• **TASK LIST**:
(1) In the relay circuit thread, reproduce the passage from "I breadboarded the" up to and including "OFF at 15mA..", swapping "breadboarded" for "prototyped".
(2) In the relay circuit thread, what current does R14 draw when Q8 is on?

• **TEXT EXTRACT**:
-- Start --

But is Q10's base floating?

Come on, use your analytical skills. You can find the path from Q10 base to ground.

How are R13 and R14's sizes chosen?

R14 was a seat-of-the pants choice. It could be 100k and still work. At 10k, it draws about 70uA when Q8 is on. R13 is also noncritical. It just can't be too small, or it robs current from R16, which provides about 5mA to the base of Q10 (Ic≈50mA, Ic/Ib≈10). R13 also has to be small enough to provide the 70uA through R14, and enough extra to saturate Q9. Since Q9's collector current is only about 330uA, its base current can actually much lower than it is.

 

At 10k, it draws about 70uA when Q8 is on. R13 is also noncritical. It just can't be too small, or it robs current from R16,

How do you get 70uA? 12V / 22k(R13) + 10k(R14) = about 0.3mA?

And also, could you explain the positive feedback bit? Thanks!!

 

How do you get 70uA? 12V / 22k(R13) + 10k(R14) = about 0.3mA?

And also, could you explain the positive feedback bit? Thanks!!

I(R14)=Vbe/R14=0.7V/10k=70uA

When Q8 turns on enough to cause Q10 to begin to turn on, feedback through R17 pulls down on the base of Q8, turning it on harder, which turns on Q10 harder, which... The diode D4 prevents current from flowing from the battery, through the coil, through R17 and R15 and R12 to the collector of Q6, putting voltage there when it should be at ≈zero volts.

 

I(R14)=Vbe/R14=0.7V/10k=70uA

I see!

Just tested it out on breadboard, works!! Thanks so much!

Haven't tried out the current sense and positive feedback part, not sure how that works...

 

I see!

Just tested it out on breadboard, works!! Thanks so much!

Haven't tried out the current sense and positive feedback part, not sure how that works...

See my previous post.

 

2.2k at R16 is going to give about 5mA at the base of Q10, isn't that enough to turn on the coil as is? why flow more current thru R15, R17 into collector of Q10?

 

2.2k at R16 is going to give about 5mA at the base of Q10, isn't that enough to turn on the coil as is? why flow more current thru R15, R17 into collector of Q10?

R15 and 17 don't help turn on Q10. They help Q8 to saturate. Without the feedback, Q8 will not saturate.

 

I breadboarded the positive feedback part, during trigger (30mA on the current loop) the coil and relay turns ON; but continues to stay on after current level drops down to 15mA. I wanted the relay to turn OFF at 15mA..

 

Are you using a 22Ω current sense resistor, as I specified?

 

yes, I used a 20ohm, removed the 3 diodes in series and added your positive feedback.. the relay stayed ON even after current level dropped to 15mA, relay turns off when I depress the pb to cutoff current. It makes for a nice one shot switch though.. The original current sense setup switches the relay ON when there is 30mA and OFF when it drops to 15mA..

-- End --

• **SUPPLIED ENTRIES**:
-- Start --

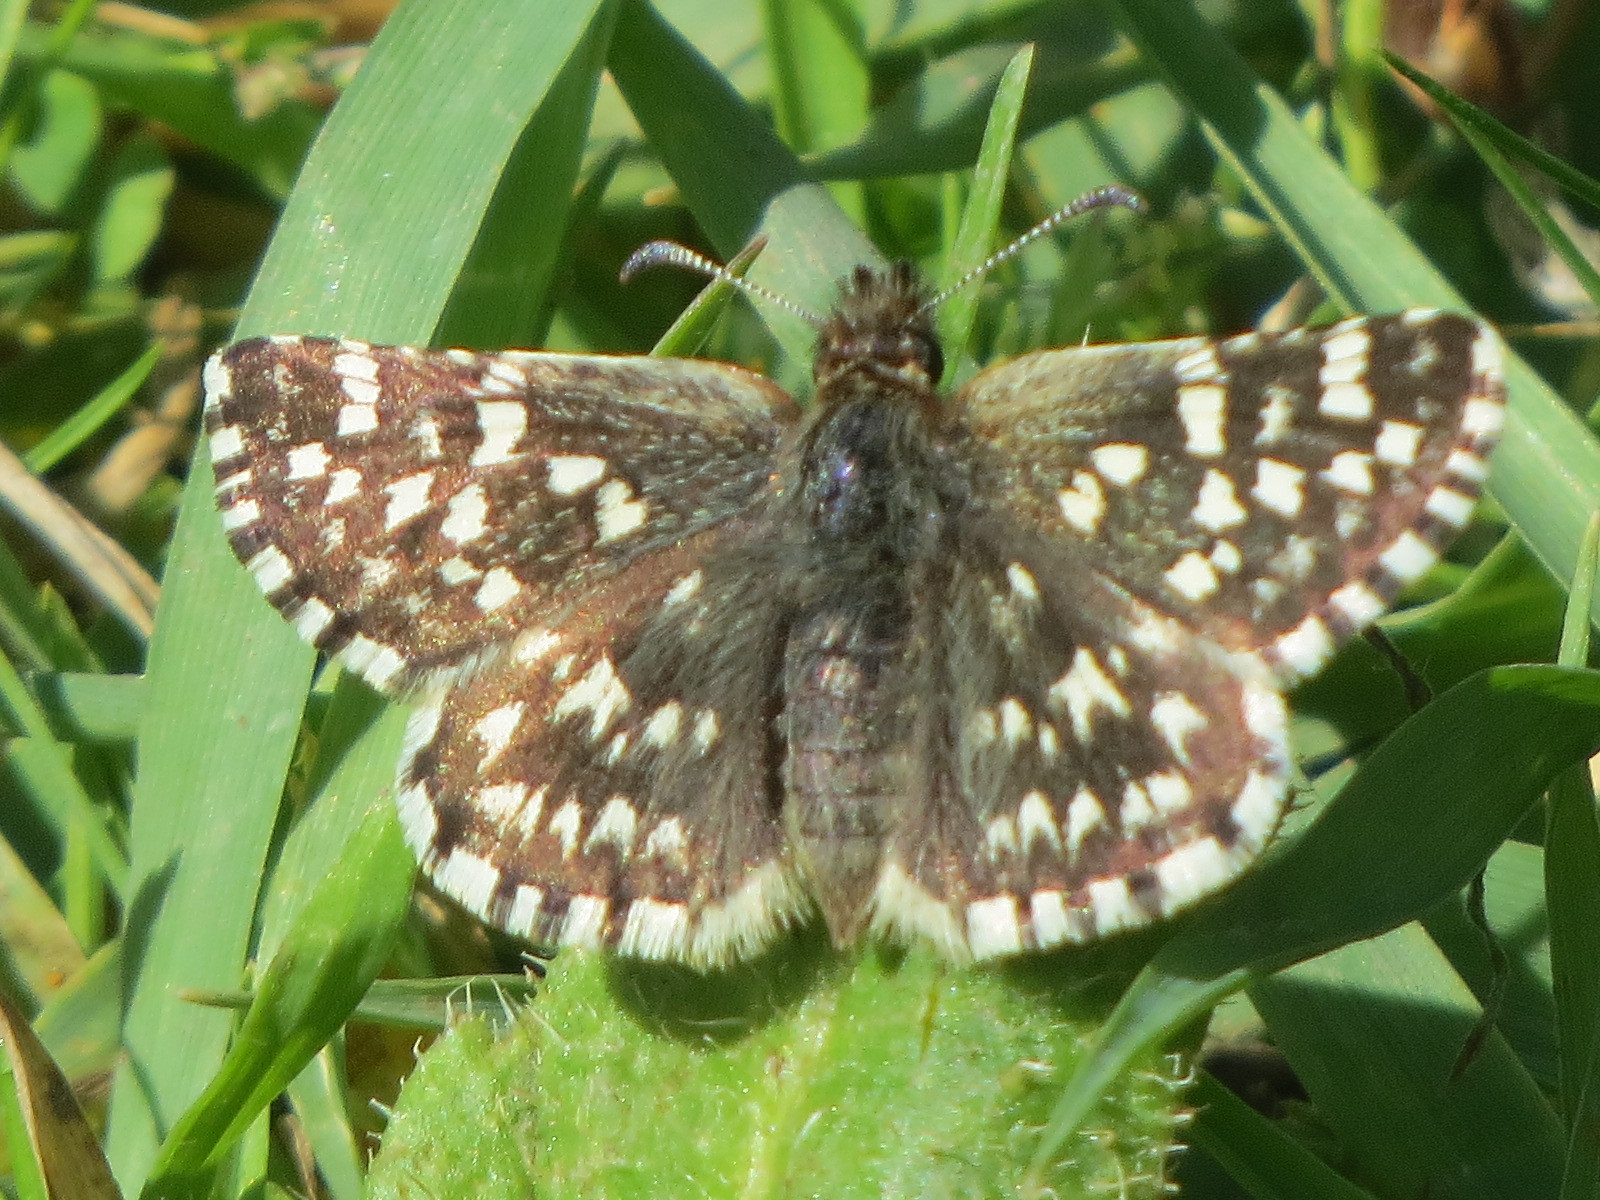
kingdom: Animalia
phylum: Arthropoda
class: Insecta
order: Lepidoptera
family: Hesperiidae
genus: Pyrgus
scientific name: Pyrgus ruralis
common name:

-- End --

• **REPLIES**:
(1)
I prototyped the positive feedback part, during trigger (30mA on the current loop) the coil and relay turns ON; but continues to stay on after current level drops down to 15mA. I wanted the relay to turn OFF at 15mA..

(2) About 70uA, from Vbe/R14 = 0.7V/10k.